[Given information — start]

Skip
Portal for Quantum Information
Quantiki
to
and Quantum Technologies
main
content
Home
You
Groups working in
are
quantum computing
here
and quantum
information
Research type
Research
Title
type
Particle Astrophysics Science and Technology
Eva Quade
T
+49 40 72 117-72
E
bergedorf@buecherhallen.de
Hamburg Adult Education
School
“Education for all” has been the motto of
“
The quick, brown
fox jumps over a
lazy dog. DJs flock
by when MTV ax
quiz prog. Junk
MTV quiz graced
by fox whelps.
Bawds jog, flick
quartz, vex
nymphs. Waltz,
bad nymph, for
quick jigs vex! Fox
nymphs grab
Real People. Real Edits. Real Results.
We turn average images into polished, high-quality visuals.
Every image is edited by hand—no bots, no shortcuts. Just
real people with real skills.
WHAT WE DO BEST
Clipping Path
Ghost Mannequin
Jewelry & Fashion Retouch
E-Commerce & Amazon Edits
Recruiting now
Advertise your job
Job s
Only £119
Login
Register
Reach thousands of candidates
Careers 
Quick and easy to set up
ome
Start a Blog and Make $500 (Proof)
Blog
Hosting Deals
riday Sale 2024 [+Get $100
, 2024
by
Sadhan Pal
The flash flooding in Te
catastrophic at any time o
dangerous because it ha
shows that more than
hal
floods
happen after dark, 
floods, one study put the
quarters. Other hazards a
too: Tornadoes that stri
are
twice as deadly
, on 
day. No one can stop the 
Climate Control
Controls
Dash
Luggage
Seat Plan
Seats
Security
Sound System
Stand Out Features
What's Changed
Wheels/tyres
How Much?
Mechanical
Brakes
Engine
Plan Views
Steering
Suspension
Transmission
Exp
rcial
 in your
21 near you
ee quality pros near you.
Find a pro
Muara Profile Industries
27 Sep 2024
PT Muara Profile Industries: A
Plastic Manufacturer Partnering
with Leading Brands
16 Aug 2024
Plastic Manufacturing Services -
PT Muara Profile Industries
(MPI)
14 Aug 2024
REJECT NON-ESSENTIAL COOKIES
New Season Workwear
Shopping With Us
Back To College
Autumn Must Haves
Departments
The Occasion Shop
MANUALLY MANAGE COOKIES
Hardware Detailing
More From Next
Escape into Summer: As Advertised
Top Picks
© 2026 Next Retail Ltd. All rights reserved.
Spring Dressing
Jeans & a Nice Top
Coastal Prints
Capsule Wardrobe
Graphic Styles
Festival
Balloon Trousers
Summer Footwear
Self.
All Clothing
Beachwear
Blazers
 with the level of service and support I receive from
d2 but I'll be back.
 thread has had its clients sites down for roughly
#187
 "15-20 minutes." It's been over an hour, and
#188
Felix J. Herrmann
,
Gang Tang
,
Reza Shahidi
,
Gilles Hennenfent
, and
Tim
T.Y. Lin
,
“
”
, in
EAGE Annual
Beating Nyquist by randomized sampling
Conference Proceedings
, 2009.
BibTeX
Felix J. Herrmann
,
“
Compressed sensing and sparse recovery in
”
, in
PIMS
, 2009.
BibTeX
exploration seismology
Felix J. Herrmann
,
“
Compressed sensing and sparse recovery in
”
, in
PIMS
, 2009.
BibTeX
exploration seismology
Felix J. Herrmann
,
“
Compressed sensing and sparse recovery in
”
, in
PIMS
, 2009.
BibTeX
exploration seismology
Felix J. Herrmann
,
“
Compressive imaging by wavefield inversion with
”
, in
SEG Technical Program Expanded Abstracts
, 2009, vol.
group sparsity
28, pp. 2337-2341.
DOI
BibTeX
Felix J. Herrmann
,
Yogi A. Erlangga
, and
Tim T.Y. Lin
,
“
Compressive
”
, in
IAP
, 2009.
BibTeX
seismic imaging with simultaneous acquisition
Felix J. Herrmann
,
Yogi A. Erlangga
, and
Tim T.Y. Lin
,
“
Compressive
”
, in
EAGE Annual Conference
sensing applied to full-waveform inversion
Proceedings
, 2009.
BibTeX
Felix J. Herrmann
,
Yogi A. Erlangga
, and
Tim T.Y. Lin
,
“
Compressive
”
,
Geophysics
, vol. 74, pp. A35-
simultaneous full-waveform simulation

[Given information — finish]

#### Work order
Restate the data in full so that no line differs from the original.

#### Response to the exercise
Skip
Portal for Quantum Information
Quantiki
to
and Quantum Technologies
main
content
Home
You
Groups working in
are
quantum computing
here
and quantum
information
Research type
Research
Title
type
Particle Astrophysics Science and Technology
Eva Quade
T
+49 40 72 117-72
E
bergedorf@buecherhallen.de
Hamburg Adult Education
School
“Education for all” has been the motto of
“
The quick, brown
fox jumps over a
lazy dog. DJs flock
by when MTV ax
quiz prog. Junk
MTV quiz graced
by fox whelps.
Bawds jog, flick
quartz, vex
nymphs. Waltz,
bad nymph, for
quick jigs vex! Fox
nymphs grab
Real People. Real Edits. Real Results.
We turn average images into polished, high-quality visuals.
Every image is edited by hand—no bots, no shortcuts. Just
real people with real skills.
WHAT WE DO BEST
Clipping Path
Ghost Mannequin
Jewelry & Fashion Retouch
E-Commerce & Amazon Edits
Recruiting now
Advertise your job
Job s
Only £119
Login
Register
Reach thousands of candidates
Careers 
Quick and easy to set up
ome
Start a Blog and Make $500 (Proof)
Blog
Hosting Deals
riday Sale 2024 [+Get $100
, 2024
by
Sadhan Pal
The flash flooding in Te
catastrophic at any time o
dangerous because it ha
shows that more than
hal
floods
happen after dark, 
floods, one study put the
quarters. Other hazards a
too: Tornadoes that stri
are
twice as deadly
, on 
day. No one can stop the 
Climate Control
Controls
Dash
Luggage
Seat Plan
Seats
Security
Sound System
Stand Out Features
What's Changed
Wheels/tyres
How Much?
Mechanical
Brakes
Engine
Plan Views
Steering
Suspension
Transmission
Exp
rcial
 in your
21 near you
ee quality pros near you.
Find a pro
Muara Profile Industries
27 Sep 2024
PT Muara Profile Industries: A
Plastic Manufacturer Partnering
with Leading Brands
16 Aug 2024
Plastic Manufacturing Services -
PT Muara Profile Industries
(MPI)
14 Aug 2024
REJECT NON-ESSENTIAL COOKIES
New Season Workwear
Shopping With Us
Back To College
Autumn Must Haves
Departments
The Occasion Shop
MANUALLY MANAGE COOKIES
Hardware Detailing
More From Next
Escape into Summer: As Advertised
Top Picks
© 2026 Next Retail Ltd. All rights reserved.
Spring Dressing
Jeans & a Nice Top
Coastal Prints
Capsule Wardrobe
Graphic Styles
Festival
Balloon Trousers
Summer Footwear
Self.
All Clothing
Beachwear
Blazers
 with the level of service and support I receive from
d2 but I'll be back.
 thread has had its clients sites down for roughly
#187
 "15-20 minutes." It's been over an hour, and
#188
Felix J. Herrmann
,
Gang Tang
,
Reza Shahidi
,
Gilles Hennenfent
, and
Tim
T.Y. Lin
,
“
”
, in
EAGE Annual
Beating Nyquist by randomized sampling
Conference Proceedings
, 2009.
BibTeX
Felix J. Herrmann
,
“
Compressed sensing and sparse recovery in
”
, in
PIMS
, 2009.
BibTeX
exploration seismology
Felix J. Herrmann
,
“
Compressed sensing and sparse recovery in
”
, in
PIMS
, 2009.
BibTeX
exploration seismology
Felix J. Herrmann
,
“
Compressed sensing and sparse recovery in
”
, in
PIMS
, 2009.
BibTeX
exploration seismology
Felix J. Herrmann
,
“
Compressive imaging by wavefield inversion with
”
, in
SEG Technical Program Expanded Abstracts
, 2009, vol.
group sparsity
28, pp. 2337-2341.
DOI
BibTeX
Felix J. Herrmann
,
Yogi A. Erlangga
, and
Tim T.Y. Lin
,
“
Compressive
”
, in
IAP
, 2009.
BibTeX
seismic imaging with simultaneous acquisition
Felix J. Herrmann
,
Yogi A. Erlangga
, and
Tim T.Y. Lin
,
“
Compressive
”
, in
EAGE Annual Conference
sensing applied to full-waveform inversion
Proceedings
, 2009.
BibTeX
Felix J. Herrmann
,
Yogi A. Erlangga
, and
Tim T.Y. Lin
,
“
Compressive
”
,
Geophysics
, vol. 74, pp. A35-
simultaneous full-waveform simulation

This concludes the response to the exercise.